Judge James Hurley’s April 17 ruling in a suit filed last year by Greenridge Estates, of Morganville, nullified the ordinance, which requires planning and zoning board applicants along with their professionals to disclose all political donations made during the two years prior to the application date. He ruled that the ordinance was under-inclusive, too broad and overreaching, and violated the plaintiff’s federal and state rights to free association and privacy.
According to the written decision, Judge Hurley found that requiring developers to identify the contributions they make to political candidates infringes on their political association because it compels developers to disclose their political affiliations, potentially “chill(ing) participation” and affecting an application.
The ordinance also is overly broad, the judge said, because it “provides for disclosure of all political contributions made in the past two years, regardless of to whom they were made.” The judge said the ordinance could be read to cover “a $10 political contribution made … to the governor of Hawaii” — something that should not raise “the evil specter of corruption.” Requiring all donations to be reported also violates the developers’ right to privacy because contributions are “protected as private facts, so long as they fall below the current minimum threshold reporter requirements” of $300 at the state level and $200 at the federal.
In addition, the judge found, the ordinance is “under-inclusive,” because does not require objectors to applications, who have “an equal but adversarial interest” in applications before the planning and zoning boards, to file similar disclosures.
The judge also concluded that the ordinance “cannot possibly achieve its stated purpose” because no members of the zoning board and only two members of the planning board are elected officials that receive political contributions.

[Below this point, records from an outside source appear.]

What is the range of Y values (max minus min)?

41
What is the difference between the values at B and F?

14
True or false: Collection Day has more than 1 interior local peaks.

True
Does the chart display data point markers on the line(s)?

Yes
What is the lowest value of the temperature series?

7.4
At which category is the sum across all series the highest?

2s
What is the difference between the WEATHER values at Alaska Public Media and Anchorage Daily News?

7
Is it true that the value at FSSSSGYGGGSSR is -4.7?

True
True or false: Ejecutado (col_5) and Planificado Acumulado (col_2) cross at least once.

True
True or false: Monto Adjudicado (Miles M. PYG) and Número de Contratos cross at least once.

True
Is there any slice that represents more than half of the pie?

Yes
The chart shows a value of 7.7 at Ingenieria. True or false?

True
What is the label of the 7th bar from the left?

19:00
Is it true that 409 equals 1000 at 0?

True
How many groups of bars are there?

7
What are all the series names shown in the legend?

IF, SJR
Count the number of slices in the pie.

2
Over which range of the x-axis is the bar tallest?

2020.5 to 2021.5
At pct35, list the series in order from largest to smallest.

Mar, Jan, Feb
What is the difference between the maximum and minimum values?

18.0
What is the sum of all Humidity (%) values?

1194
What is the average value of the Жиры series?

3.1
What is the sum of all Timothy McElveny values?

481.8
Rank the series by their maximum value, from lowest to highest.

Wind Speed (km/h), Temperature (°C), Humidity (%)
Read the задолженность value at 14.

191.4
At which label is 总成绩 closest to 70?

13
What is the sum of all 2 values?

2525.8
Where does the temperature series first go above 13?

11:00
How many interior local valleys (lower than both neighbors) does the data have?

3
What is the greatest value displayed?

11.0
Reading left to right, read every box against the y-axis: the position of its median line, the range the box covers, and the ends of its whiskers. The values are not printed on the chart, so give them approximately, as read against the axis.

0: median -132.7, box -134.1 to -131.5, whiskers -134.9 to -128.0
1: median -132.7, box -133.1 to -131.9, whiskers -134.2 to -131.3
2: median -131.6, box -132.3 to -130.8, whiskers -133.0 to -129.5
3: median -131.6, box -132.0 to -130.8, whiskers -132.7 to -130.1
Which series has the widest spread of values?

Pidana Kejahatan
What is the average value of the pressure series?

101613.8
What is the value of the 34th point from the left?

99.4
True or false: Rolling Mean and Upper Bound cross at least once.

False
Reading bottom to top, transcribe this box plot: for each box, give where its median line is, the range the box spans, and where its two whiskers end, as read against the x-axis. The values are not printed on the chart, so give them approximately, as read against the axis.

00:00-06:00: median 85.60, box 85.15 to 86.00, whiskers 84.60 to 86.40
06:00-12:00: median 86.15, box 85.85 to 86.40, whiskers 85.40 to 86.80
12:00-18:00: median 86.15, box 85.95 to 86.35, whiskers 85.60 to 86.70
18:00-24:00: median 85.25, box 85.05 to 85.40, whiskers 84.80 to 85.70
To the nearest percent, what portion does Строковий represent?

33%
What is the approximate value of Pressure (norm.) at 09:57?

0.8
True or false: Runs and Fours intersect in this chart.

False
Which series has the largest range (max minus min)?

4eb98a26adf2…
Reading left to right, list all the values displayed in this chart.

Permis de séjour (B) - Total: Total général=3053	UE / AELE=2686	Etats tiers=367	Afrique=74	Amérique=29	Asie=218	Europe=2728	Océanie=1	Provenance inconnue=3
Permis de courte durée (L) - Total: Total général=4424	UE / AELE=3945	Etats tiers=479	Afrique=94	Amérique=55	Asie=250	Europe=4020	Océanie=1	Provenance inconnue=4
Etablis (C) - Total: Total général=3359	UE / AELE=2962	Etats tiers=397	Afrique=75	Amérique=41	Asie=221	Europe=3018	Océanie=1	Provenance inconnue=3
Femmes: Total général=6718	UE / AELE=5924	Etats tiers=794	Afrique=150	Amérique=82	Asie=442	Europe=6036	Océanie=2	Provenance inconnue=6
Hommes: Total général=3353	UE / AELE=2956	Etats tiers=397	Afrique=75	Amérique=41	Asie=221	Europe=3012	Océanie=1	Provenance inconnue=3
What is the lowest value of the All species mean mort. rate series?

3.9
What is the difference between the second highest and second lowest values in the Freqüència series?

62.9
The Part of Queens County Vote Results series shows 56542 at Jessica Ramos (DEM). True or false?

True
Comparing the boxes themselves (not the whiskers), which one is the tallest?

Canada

The township is considering an appeal. Township Attorney Joel Shain said that Mayor Richard Pucci will recommend on Monday that the council approve a resolution authorizing an appeal to the Appellate Division of the state Superior Court in Middlesex County. He said the council also could request that Mr. Shain file for a stay of the decision, which would reinstate the ordinance while the appeal process moves forward.
”I am disappointed with the court’s decision,” he said in a statement. “The privacy and association interests of for-profit developers should not trump the public’s interest in full disclosure and transparency. Therefore I am recommending we appeal forthwith.”
The ordinance was adopted by the township in 2006 as part of a seven-ordinance package of ethics reforms that also included recusal guidelines for board members and a pay-to-play ban.
Greenridge Estates sued after its April 2007 application to the Planning Board for a preliminary major subdivision was deemed incomplete because it lacked the contribution disclosure statement. The suit was filed in August 2007, alleging that the ordinance violated its right to privacy and freedom of speech and association.
The township argued that the purpose of its ordinance was to uphold the highest ethical standards and that any political contribution over $300 was already a matter of public record.
Mayor Richard Pucci declined comment on the case.
A little over a week ago, Mr. Shain issued an opinion on the same ethics ordinance that attempted to define the meaning of “applicant” in the rules. According to the opinion, applicant only applied to the company before the board and anyone with more than a 10 percent ownership and did not carry over into other associations and companies.